Por Luisa Gómez
Hace apenas diez días que decidí dejarte. Hoy, todo el día, he tenido una sensación extraña a la altura del esternón, una especie de ahogo, un vacío que se agranda cuando me quedo callada. Creí que por el daño que nos habíamos causado –tu, no dejándome ni respirar, y yo, desapareciéndote cada tanto tiempo- sería fácil que prescindiéramos del otro. A ti te noto tranquilo, como era de esperar; incluso, a veces siento que te quedas viendo cómo me muerdo los labios por no raptarte conmigo, por no poder encender de nuevo el fuego que nos ponía en contacto.
Mis amigos dicen que lo mejor fue dejarte, que estabas acabando conmigo; sé que a la luz de los demás, nuestra relación era adictiva. Yo sé que era algo más complejo: tú siempre estuviste conmigo, acompañabas mis palabras con cuidado de no dañarlas, te dejabas ver como un velo suave y misterioso que se iba estirando por el ambiente tomándolo todo pero sin quitarme, ni por un segundo, el protagonismo que me correspondía.
¿Sabes? Ahora, cuando en la noche llego a mi casa lo primero que echo en falta es tu olor, ahora las ventanas permanecen cerradas y sin embargo de tu olor ya no queda casi nada. Trato de demorar mi entrada a casa, te extraño en las conversaciones con los amigos, el calorcito que tu siempre imponías a nuestras reuniones… cuando estoy sola, me siento en el sofá a contemplar la biblioteca, los libros que leí a tu lado, la poesía que leímos juntos… entonces, casi siempre, termino repasando mis labios, intento revivirte y aspiro el aire con fuerza (como cuando te tenía entre mis manos), es ahí cuando me desespero, camino por la casa, de un lado a otro, quiero buscarte, salir a la calle y caminar contigo de la mano, ir a la tienda y como siempre, encontrarte allí dispuesto para mí… sí, nunca pensé que fuera tan difícil dejarte, asumir la cotidianidad sin ti.
En la mañana, me levanto y extraño tu presencia a mi lado, me quedo viendo el techo de la habitación, pero tu ausencia me saca angustiada de la cama… Huyo. Algo de ejercicio, un duchazo largo, salir de casa, el trabajo es maldito si no te siento, el café sabe muy mal ahora…

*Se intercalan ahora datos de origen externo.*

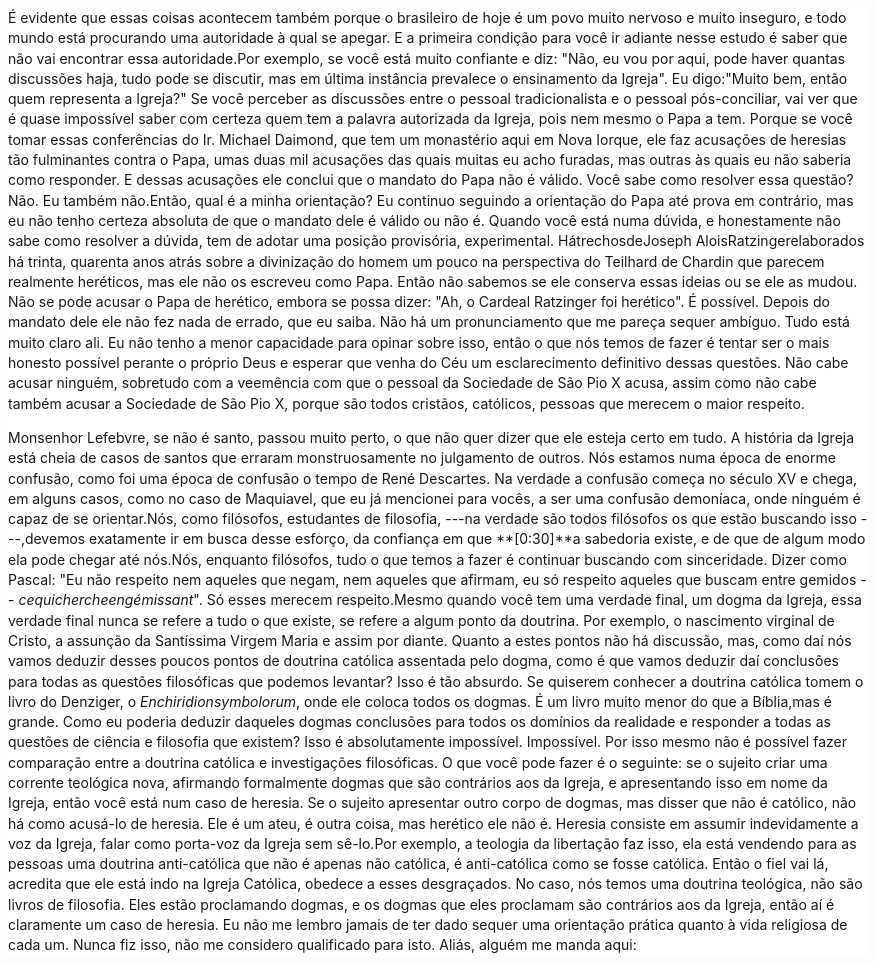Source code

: É evidente que essas coisas acontecem também porque o brasileiro de hoje é um povo muito nervoso e muito inseguro, e todo mundo está procurando uma autoridade à qual se apegar. E a primeira condição para você ir adiante nesse estudo é saber que não vai encontrar essa autoridade.Por exemplo, se você está muito confiante e diz: "Não, eu vou por aqui, pode haver quantas discussões haja, tudo pode se discutir, mas em última instância prevalece o ensinamento da Igreja". Eu digo:"Muito bem, então quem representa a Igreja?" Se você perceber as discussões entre o pessoal tradicionalista e o pessoal pós-conciliar, vai ver que é quase impossível saber com certeza quem tem a palavra autorizada da Igreja, pois nem mesmo o Papa a tem. Porque se você tomar essas conferências do Ir. Michael Daimond, que tem um monastério aqui em Nova Iorque, ele faz acusações de heresias tão fulminantes contra o Papa, umas duas mil acusações das quais muitas eu acho furadas, mas outras às quais eu não saberia como responder. E dessas acusações ele conclui que o mandato do Papa não é válido. Você sabe como resolver essa questão? Não. Eu também não.Então, qual é a minha orientação? Eu continuo seguindo a orientação do Papa até prova em contrário, mas eu não tenho certeza absoluta de que o mandato dele é válido ou não é. Quando você está numa dúvida, e honestamente não sabe como resolver a dúvida, tem de adotar uma posição provisória, experimental. HátrechosdeJoseph AloisRatzingerelaborados há trinta, quarenta anos atrás sobre a divinização do homem um pouco na perspectiva do Teilhard de Chardin que parecem realmente heréticos, mas ele não os escreveu como Papa. Então não sabemos se ele conserva essas ideias ou se ele as mudou. Não se pode acusar o Papa de herético, embora se possa dizer: "Ah, o Cardeal Ratzinger foi herético". É possível. Depois do mandato dele ele não fez nada de errado, que eu saiba. Não há um pronunciamento que me pareça sequer ambíguo. Tudo está muito claro ali. Eu não tenho a menor capacidade para opinar sobre isso, então o que nós temos de fazer é tentar ser o mais honesto possível perante o próprio Deus e esperar que venha do Céu um esclarecimento definitivo dessas questões. Não cabe acusar ninguém, sobretudo com a veemência com que o pessoal da Sociedade de São Pio X acusa, assim como não cabe também acusar a Sociedade de São Pio X, porque são todos cristãos, católicos, pessoas que merecem o maior respeito.

Monsenhor Lefebvre, se não é santo, passou muito perto, o que não quer dizer que ele esteja certo em tudo. A história da Igreja está cheia de casos de santos que erraram monstruosamente no julgamento de outros. Nós estamos numa época de enorme confusão, como foi uma época de confusão o tempo de René Descartes. Na verdade a confusão começa no século XV e chega, em alguns casos, como no caso de Maquiavel, que eu já mencionei para vocês, a ser uma confusão demoníaca, onde ninguém é capaz de se orientar.Nós, como filósofos, estudantes de filosofia, ---na verdade são todos filósofos os que estão buscando isso ---,devemos exatamente ir em busca desse esforço, da confiança em que **\[0:30\]**a sabedoria existe, e de que de algum modo ela pode chegar até nós.Nós, enquanto filósofos, tudo o que temos a fazer é continuar buscando com sinceridade. Dizer como Pascal: "Eu não respeito nem aqueles que negam, nem aqueles que afirmam, eu só respeito aqueles que buscam entre gemidos -- *cequichercheengémissant*". Só esses merecem respeito.Mesmo quando você tem uma verdade final, um dogma da Igreja, essa verdade final nunca se refere a tudo o que existe, se refere a algum ponto da doutrina. Por exemplo, o nascimento virginal de Cristo, a assunção da Santíssima Virgem Maria e assim por diante. Quanto a estes pontos não há discussão, mas, como daí nós vamos deduzir desses poucos pontos de doutrina católica assentada pelo dogma, como é que vamos deduzir daí conclusões para todas as questões filosóficas que podemos levantar? Isso é tão absurdo. Se quiserem conhecer a doutrina católica tomem o livro do Denziger, o *Enchiridionsymbolorum*, onde ele coloca todos os dogmas. É um livro muito menor do que a Bíblia,mas é grande. Como eu poderia deduzir daqueles dogmas conclusões para todos os domínios da realidade e responder a todas as questões de ciência e filosofia que existem? Isso é absolutamente impossível. Impossível. Por isso mesmo não é possível fazer comparação entre a doutrina católica e investigações filosóficas. O que você pode fazer é o seguinte: se o sujeito criar uma corrente teológica nova, afirmando formalmente dogmas que são contrários aos da Igreja, e apresentando isso em nome da Igreja, então você está num caso de heresia. Se o sujeito apresentar outro corpo de dogmas, mas disser que não é católico, não há como acusá-lo de heresia. Ele é um ateu, é outra coisa, mas herético ele não é. Heresia consiste em assumir indevidamente a voz da Igreja, falar como porta-voz da Igreja sem sê-lo.Por exemplo, a teologia da libertação faz isso, ela está vendendo para as pessoas uma doutrina anti-católica que não é apenas não católica, é anti-católica como se fosse católica. Então o fiel vai lá, acredita que ele está indo na Igreja Católica, obedece a esses desgraçados. No caso, nós temos uma doutrina teológica, não são livros de filosofia. Eles estão proclamando dogmas, e os dogmas que eles proclamam são contrários aos da Igreja, então aí é claramente um caso de heresia. Eu não me lembro jamais de ter dado sequer uma orientação prática quanto à vida religiosa de cada um. Nunca fiz isso, não me considero qualificado para isto. Aliás, alguém me manda aqui:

No sé cuanto tiempo durará todo esto; no sé cuántos cambios fisiológicos más tendré que soportar por culpa de mi despedida; tampoco sé cómo tratarte cuando te veo entre mis amigos. Sí, extraño la forma en que nos besábamos, como te acomodabas perfectamente a mis manos, te perdías entre mis dedos, ibas calentándome, poco a poco, adentro, afuera…

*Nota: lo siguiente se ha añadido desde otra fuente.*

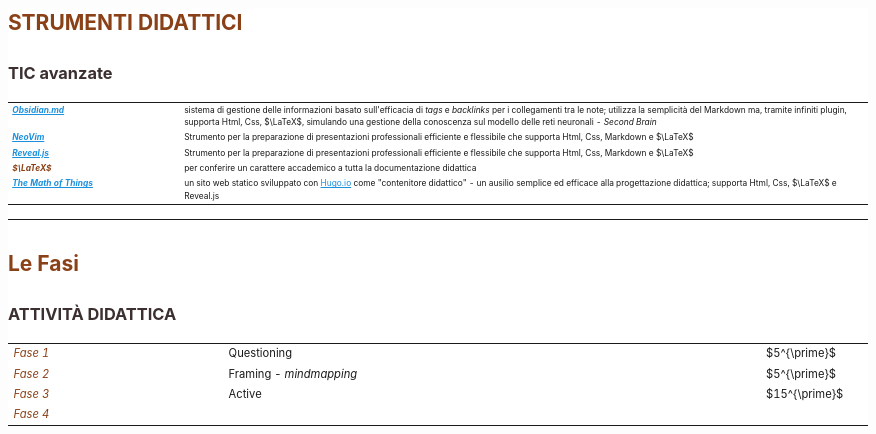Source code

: <section data-background-image="pingpong_bkg.jpg" data-background-opacity="0.4" data-transition="convex">
  <h1 style="color:#8A4117" class="r-fit-text">STRUMENTI DIDATTICI</h1>
  <h3 style="color:#3B2F2F" class="fragment">TIC avanzate</h3>

  <table class="fragment" style="font-size:60%" width="95%">
    <tr>
      <td width="20.0%"><em><b><a style="color:#1d91de" href="https://obsidian.md/">Obsidian.md</a></b></em></td>
      <td width="80.0%">sistema di gestione delle informazioni basato sull'efficacia di <em>tags</em> e <em>backlinks</em> per i collegamenti tra le note; utilizza la semplicità del Markdown ma, tramite infiniti plugin, supporta Html, Css, $\LaTeX$, simulando una gestione della conoscenza sul modello delle reti neuronali - <em>Second Brain</em></td>
    </tr>
    <tr>
      <td width="20.0%"><em><b><a style="color:#1d91de" href="https://revealjs.com/">NeoVim</a></b></em>
      </td>
      <td width="80.0%">Strumento per la preparazione di presentazioni professionali efficiente e flessibile che supporta Html, Css, Markdown e $\LaTeX$</td>
    </tr>
    <tr>
      <td width="20.0%"><em><b><a style="color:#1d91de" href="https://revealjs.com/">Reveal.js</a></b></em></td>
      <td width="80.0%">Strumento per la preparazione di presentazioni professionali efficiente e flessibile che supporta Html, Css, Markdown e $\LaTeX$</td>
    </tr>
    <tr>
      <td style="color:#8A4117" width="20.0%"><em><b>$\LaTeX$</b></em></td>
      <td width="80.0%">per conferire un carattere accademico a tutta la documentazione didattica</td>
    </tr>
    <tr>
      <td width="20.0%"><em><b><a style="color:#1d91de" href="https://2024-mathofthings.netlify.app/">The Math of Things</a></b></em></td>
      <td width="80.0%">un sito web statico sviluppato con <a style="color:#1d91de" href="https://obsidian.md/">Hugo.io</a> come "contenitore didattico" - un ausilio semplice ed efficace alla progettazione didattica; supporta Html, Css, $\LaTeX$ e Reveal.js</td>
    </tr>
  </table>
</section>

---

<section data-background-image="pingpong_bkg.jpg" data-background-opacity="0.4" data-transition="convex">
  <h1 style="color:#8A4117">Le Fasi</h1>
  <h3 style="color:#3B2F2F">ATTIVITÀ DIDATTICA </h3>

  <table class="fragment" style="font-size:80%" width="80%">
    <tr>
      <td style="color:#8A4117" width="20.0%"><em>Fase 1</em></td>
      <td width="50.0%">Questioning</td>
      <td width="10.0%">$5^{\prime}$</td>
    </tr>
    <tr>
      <td style="color:#8A4117" width="20.0%"><em>Fase 2</em></td>
      <td width="50.0%">Framing - <em>mindmapping</em></td>
      <td width="10.0%">$5^{\prime}$</td>
    </tr>
    <tr>
      <td style="color:#8A4117" width="20.0%"><em>Fase 3</em></td>
      <td width="50.0%">Active</td>
      <td width="10.0%">$15^{\prime}$</td>
    </tr>
    <tr>
      <td style="color:#8A4117" width="20.0%"><em>Fase 4</em></td>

Todo esto es una mierda. Ahora, y como premio de consolación, voy ahorrando el dinero que antes me gastaba en ti. Aunque desde la razón sé que intentabas matarme con tu esencia, algo del orden de la inconsciencia me hace imaginarme feliz en tu compañía.
Lo cierto es que eres un barato; en realidad te vendes al mejor postor, te regalas a todos los labios, te dejas en todas las manos… mis padres siempre me dijeron que empezar contigo sería mi perdición y ahora, de alguna manera, lo entiendo…
Te miro con tristeza en los escaparates de los supermercados, entre cajetillas de Kool, Marlboro Rojo, Marloboro Light, Lucky Strike y quiero tenerte de nuevo, sin importar tu marca, ni tu costo… pero esta relación nuestra se rompió el día en que descaradamente me dejaste con el pecho destrozado, casi sin poder hablar y con este ahogo que no se me acaba de quitar.